→ Exercise:
Retype the part of the pNFS article that begins at the words "technology fell off" and stops after "on its roadmap.".

Products that support the parallel Network File System have been so slow to emerge that the performance- and scalability-boosting...
technology fell off the radar screens of many data storage industry observers. There are signs, however, that the long-delayed spec could become a viable option starting next year, as support expands with additional storage arrays and server operating systems.
EMC Corp. and NetApp Inc., two of the main contributors to the parallel Network File System standards effort, have pNFS-capable storage products, and another pioneering advocate, Panasas Inc., plans to add support early next year. IBM, which wrote significant portions of the Linux pNFS client and server, is working to layer the pNFS file layout on top of its General Parallel File System, or GPFS. Another major vendor, Hitachi Data Systems Corp., lists pNFS on its roadmap.
Because server operating systems, or clients, also need to support pNFS to facilitate adoption, attention has focused on the pNFS client in Red Hat Enterprise Linux (RHEL), the most popular commercially supported Linux distribution. Red Hat Inc. made available a technology preview for file-based storage last year, and expects to release a fully supported version next year with its upcoming RHEL 7.0 release.

→ Dataset rows:
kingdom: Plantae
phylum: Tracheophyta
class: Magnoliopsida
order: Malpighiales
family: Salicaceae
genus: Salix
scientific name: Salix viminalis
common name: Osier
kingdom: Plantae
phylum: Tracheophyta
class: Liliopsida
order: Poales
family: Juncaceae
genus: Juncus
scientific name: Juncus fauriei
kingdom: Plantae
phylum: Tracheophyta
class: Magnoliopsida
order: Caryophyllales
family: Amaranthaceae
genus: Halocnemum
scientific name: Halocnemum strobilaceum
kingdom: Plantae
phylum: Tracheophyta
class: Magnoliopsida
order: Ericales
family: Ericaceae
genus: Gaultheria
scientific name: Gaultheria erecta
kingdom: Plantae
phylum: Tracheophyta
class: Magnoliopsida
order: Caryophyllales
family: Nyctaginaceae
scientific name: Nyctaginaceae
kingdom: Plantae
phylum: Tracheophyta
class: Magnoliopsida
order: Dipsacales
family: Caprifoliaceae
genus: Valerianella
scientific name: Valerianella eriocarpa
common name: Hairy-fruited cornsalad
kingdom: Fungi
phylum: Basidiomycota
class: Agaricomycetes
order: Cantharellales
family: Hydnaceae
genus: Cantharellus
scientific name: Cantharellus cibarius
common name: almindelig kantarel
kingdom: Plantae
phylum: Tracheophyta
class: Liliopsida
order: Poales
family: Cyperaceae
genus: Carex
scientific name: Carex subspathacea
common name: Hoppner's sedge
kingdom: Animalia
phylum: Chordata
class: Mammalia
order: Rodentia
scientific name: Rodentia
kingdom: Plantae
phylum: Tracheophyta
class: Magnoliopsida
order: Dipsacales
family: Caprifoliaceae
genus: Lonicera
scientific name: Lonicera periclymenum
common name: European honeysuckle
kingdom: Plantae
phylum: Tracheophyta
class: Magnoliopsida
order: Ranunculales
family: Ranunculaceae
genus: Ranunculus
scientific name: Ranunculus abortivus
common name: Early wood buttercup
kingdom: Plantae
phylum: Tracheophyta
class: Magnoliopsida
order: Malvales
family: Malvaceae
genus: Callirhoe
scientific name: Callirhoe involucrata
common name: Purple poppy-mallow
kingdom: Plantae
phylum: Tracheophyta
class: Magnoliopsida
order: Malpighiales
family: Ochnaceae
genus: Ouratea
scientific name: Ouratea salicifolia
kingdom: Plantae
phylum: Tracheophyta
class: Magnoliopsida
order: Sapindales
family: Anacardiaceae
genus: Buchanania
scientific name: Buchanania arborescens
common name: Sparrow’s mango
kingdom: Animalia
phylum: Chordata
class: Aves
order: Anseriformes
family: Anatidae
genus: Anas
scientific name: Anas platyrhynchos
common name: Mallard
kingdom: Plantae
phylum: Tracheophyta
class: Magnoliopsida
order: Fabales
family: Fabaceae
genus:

→ Written solution:
technology fell off the radar screens of many data storage industry observers. There are signs, however, that the long-delayed spec could become a viable option starting next year, as support expands with additional storage arrays and server operating systems.
EMC Corp. and NetApp Inc., two of the main contributors to the parallel Network File System standards effort, have pNFS-capable storage products, and another pioneering advocate, Panasas Inc., plans to add support early next year. IBM, which wrote significant portions of the Linux pNFS client and server, is working to layer the pNFS file layout on top of its General Parallel File System, or GPFS. Another major vendor, Hitachi Data Systems Corp., lists pNFS on its roadmap.